TASK ITEM: Copy the part that opens at the start of the records and closes with the line containing "LCD Touch-Screen, 2", replacing "Kartenleser" with "Kartenlesegerät" and leaving everything else unchanged.

####

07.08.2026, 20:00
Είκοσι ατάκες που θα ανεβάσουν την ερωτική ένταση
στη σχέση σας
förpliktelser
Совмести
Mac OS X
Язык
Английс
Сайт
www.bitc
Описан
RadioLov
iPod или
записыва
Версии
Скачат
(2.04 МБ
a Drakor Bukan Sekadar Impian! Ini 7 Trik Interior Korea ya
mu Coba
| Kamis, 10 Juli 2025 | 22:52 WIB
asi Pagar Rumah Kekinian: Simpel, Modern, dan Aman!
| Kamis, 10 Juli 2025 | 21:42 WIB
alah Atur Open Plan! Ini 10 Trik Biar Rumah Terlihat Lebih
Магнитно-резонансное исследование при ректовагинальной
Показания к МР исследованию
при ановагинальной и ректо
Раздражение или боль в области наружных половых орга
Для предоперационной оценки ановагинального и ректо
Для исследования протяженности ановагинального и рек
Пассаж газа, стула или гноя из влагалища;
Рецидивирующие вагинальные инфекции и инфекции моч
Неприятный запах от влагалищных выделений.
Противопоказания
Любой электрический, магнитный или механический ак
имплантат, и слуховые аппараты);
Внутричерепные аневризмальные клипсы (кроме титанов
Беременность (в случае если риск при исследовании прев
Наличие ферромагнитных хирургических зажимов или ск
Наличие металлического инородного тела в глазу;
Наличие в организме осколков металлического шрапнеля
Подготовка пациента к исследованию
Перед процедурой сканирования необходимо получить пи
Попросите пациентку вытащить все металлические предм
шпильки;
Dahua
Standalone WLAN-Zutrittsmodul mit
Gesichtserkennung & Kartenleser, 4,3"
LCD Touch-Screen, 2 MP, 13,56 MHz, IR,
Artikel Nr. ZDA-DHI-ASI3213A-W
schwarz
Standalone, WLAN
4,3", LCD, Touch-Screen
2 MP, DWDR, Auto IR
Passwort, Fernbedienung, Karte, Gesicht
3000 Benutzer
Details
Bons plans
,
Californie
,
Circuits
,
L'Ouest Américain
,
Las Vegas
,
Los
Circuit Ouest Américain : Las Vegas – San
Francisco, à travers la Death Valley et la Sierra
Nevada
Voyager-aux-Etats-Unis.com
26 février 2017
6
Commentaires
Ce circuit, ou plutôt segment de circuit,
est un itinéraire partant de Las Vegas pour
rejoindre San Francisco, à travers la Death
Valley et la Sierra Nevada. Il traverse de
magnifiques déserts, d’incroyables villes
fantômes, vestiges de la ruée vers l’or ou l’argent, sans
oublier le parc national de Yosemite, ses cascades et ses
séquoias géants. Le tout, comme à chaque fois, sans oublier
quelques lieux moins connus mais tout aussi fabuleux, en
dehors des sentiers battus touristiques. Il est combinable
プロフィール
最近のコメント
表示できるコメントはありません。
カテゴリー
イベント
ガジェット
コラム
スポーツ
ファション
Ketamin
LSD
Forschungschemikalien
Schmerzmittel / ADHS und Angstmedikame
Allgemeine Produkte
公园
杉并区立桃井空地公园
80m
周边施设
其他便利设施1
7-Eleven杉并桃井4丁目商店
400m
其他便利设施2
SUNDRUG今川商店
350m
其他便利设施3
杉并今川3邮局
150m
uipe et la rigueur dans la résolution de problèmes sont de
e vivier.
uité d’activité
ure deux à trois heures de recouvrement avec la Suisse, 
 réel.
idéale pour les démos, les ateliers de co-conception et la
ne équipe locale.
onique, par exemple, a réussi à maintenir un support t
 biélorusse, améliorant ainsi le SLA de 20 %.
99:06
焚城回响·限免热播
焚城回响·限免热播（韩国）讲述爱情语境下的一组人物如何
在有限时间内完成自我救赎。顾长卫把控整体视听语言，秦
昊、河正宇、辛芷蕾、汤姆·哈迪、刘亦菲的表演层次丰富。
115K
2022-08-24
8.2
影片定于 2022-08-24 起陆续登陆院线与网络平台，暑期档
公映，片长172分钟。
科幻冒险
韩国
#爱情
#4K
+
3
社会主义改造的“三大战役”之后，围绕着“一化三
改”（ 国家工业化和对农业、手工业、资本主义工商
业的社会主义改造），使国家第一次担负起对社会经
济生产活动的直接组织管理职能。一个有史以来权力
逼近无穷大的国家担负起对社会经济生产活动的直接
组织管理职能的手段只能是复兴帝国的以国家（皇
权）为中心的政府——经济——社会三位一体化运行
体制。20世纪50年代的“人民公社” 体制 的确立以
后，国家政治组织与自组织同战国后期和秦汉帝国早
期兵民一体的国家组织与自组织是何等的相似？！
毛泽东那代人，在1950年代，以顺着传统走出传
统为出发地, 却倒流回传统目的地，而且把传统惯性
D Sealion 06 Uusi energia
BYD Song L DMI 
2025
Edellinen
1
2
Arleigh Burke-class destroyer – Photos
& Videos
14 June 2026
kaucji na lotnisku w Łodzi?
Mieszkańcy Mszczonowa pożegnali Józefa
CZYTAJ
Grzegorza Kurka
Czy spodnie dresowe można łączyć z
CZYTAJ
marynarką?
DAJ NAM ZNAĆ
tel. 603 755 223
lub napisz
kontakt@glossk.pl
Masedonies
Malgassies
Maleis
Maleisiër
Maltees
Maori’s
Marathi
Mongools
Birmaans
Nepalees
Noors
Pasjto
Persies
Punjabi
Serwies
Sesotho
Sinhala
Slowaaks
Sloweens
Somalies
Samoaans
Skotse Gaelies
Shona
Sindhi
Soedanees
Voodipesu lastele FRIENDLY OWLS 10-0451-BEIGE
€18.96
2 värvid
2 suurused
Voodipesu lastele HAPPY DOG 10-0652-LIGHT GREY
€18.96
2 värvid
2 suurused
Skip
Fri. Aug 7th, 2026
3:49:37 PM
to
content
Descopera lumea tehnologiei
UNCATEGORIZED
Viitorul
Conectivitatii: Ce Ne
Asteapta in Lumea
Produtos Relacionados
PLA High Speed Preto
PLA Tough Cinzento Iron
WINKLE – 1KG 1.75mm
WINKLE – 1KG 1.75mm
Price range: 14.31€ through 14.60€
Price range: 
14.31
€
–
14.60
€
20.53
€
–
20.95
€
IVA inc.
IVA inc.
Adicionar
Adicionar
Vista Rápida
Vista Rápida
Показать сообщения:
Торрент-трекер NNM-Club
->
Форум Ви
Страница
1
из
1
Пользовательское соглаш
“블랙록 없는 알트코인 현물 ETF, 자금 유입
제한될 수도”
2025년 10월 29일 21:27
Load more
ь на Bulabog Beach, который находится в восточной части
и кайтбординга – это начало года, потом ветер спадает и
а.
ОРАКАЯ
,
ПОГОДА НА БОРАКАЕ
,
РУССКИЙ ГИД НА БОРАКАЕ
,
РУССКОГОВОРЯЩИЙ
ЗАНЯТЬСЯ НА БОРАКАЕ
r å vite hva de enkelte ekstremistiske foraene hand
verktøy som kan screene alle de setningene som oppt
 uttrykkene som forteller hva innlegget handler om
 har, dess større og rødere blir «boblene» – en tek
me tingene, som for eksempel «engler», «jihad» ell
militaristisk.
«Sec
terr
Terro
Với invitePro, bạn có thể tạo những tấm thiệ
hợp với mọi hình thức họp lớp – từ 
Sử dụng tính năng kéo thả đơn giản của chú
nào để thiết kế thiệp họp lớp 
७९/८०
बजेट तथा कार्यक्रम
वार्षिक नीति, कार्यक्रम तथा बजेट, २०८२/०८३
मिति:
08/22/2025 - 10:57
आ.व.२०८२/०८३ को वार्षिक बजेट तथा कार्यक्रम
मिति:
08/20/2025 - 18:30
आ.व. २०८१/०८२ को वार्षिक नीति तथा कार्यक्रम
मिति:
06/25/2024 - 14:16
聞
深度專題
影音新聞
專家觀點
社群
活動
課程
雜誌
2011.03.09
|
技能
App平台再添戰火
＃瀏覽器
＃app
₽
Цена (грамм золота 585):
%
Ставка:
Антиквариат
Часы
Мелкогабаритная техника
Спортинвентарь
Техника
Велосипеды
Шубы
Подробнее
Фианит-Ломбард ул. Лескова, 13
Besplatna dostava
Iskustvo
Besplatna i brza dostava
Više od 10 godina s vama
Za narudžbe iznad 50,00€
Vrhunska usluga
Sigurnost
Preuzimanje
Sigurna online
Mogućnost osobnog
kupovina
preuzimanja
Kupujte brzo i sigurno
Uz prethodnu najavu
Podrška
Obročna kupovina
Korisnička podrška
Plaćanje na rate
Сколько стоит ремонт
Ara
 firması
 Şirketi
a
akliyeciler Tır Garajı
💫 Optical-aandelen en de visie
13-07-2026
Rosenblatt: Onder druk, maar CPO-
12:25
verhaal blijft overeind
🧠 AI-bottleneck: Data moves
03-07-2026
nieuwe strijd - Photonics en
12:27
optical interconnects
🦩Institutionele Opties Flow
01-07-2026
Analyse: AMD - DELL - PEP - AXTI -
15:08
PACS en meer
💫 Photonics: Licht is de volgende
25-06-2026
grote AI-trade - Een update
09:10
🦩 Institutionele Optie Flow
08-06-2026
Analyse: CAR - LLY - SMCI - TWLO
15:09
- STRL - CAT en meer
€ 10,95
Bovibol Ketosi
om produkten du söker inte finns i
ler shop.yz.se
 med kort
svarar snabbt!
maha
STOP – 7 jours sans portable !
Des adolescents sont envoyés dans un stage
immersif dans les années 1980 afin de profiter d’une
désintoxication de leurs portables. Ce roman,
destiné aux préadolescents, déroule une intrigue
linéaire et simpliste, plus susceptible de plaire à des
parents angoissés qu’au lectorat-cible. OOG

####

ANSWER BOX:
07.08.2026, 20:00
Είκοσι ατάκες που θα ανεβάσουν την ερωτική ένταση
στη σχέση σας
förpliktelser
Совмести
Mac OS X
Язык
Английс
Сайт
www.bitc
Описан
RadioLov
iPod или
записыва
Версии
Скачат
(2.04 МБ
a Drakor Bukan Sekadar Impian! Ini 7 Trik Interior Korea ya
mu Coba
| Kamis, 10 Juli 2025 | 22:52 WIB
asi Pagar Rumah Kekinian: Simpel, Modern, dan Aman!
| Kamis, 10 Juli 2025 | 21:42 WIB
alah Atur Open Plan! Ini 10 Trik Biar Rumah Terlihat Lebih
Магнитно-резонансное исследование при ректовагинальной
Показания к МР исследованию
при ановагинальной и ректо
Раздражение или боль в области наружных половых орга
Для предоперационной оценки ановагинального и ректо
Для исследования протяженности ановагинального и рек
Пассаж газа, стула или гноя из влагалища;
Рецидивирующие вагинальные инфекции и инфекции моч
Неприятный запах от влагалищных выделений.
Противопоказания
Любой электрический, магнитный или механический ак
имплантат, и слуховые аппараты);
Внутричерепные аневризмальные клипсы (кроме титанов
Беременность (в случае если риск при исследовании прев
Наличие ферромагнитных хирургических зажимов или ск
Наличие металлического инородного тела в глазу;
Наличие в организме осколков металлического шрапнеля
Подготовка пациента к исследованию
Перед процедурой сканирования необходимо получить пи
Попросите пациентку вытащить все металлические предм
шпильки;
Dahua
Standalone WLAN-Zutrittsmodul mit
Gesichtserkennung & Kartenlesegerät, 4,3"
LCD Touch-Screen, 2 MP, 13,56 MHz, IR,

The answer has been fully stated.